From the data below, return the exact lines starting at the line containing "neck: (246, 198)" and ending at the line containing "right back paw: (246, 378)", both included, and nothing else.

Records shown:
--------------------

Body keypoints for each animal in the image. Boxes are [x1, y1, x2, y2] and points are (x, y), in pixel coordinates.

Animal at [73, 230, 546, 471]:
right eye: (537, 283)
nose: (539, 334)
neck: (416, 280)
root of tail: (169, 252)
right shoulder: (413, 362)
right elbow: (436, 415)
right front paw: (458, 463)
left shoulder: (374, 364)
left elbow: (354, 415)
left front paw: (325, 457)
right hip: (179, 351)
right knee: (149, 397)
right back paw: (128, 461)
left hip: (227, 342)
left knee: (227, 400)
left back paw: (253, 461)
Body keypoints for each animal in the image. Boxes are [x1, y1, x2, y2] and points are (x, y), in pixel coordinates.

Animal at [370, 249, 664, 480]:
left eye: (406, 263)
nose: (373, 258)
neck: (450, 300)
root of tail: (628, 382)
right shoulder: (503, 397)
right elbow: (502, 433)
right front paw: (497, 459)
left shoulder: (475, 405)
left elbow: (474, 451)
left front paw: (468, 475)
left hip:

--------------------

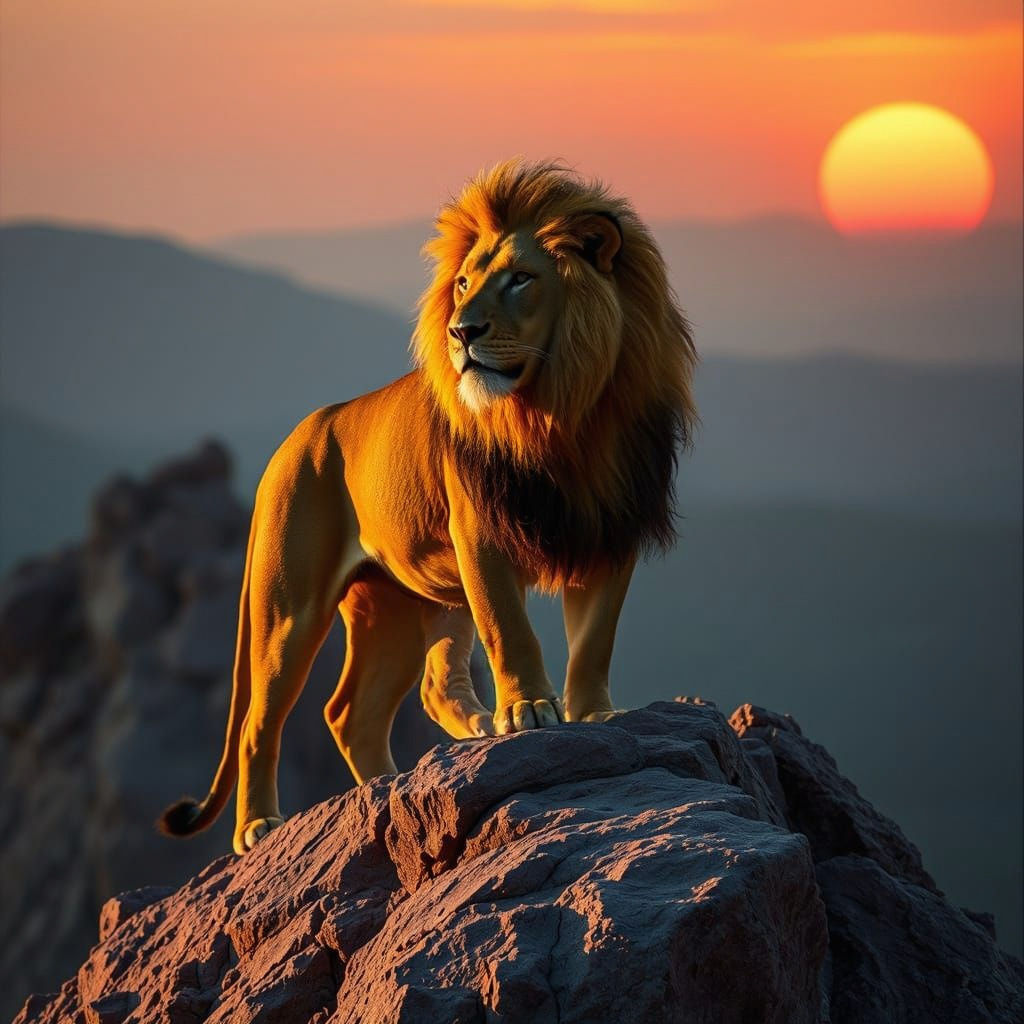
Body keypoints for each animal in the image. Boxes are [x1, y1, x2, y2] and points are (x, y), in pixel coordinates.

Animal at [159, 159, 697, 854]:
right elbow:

--------------------

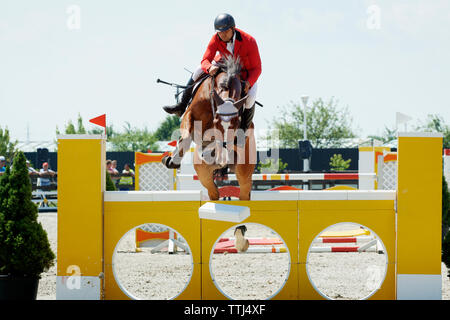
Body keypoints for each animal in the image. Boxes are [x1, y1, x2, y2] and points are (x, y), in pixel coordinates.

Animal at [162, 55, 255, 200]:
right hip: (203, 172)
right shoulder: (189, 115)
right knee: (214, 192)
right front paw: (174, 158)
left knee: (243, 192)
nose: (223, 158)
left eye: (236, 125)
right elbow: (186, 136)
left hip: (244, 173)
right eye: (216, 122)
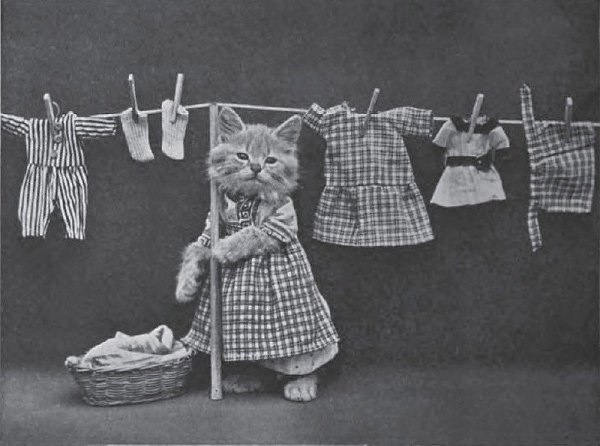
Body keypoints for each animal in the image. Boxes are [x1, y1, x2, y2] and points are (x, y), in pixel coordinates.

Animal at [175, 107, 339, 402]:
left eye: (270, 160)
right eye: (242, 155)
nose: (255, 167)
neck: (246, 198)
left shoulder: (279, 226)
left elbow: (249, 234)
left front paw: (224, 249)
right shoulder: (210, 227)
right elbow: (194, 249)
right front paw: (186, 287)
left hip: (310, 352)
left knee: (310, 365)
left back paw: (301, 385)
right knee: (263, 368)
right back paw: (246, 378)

--------------------

Solved exercise:
neck: (246, 198)
left shoulder: (279, 226)
left elbow: (249, 234)
left front paw: (224, 249)
right shoulder: (210, 227)
right elbow: (194, 249)
right front paw: (186, 287)
left hip: (310, 352)
left knee: (310, 365)
left back paw: (301, 385)
right knee: (263, 368)
right back paw: (246, 378)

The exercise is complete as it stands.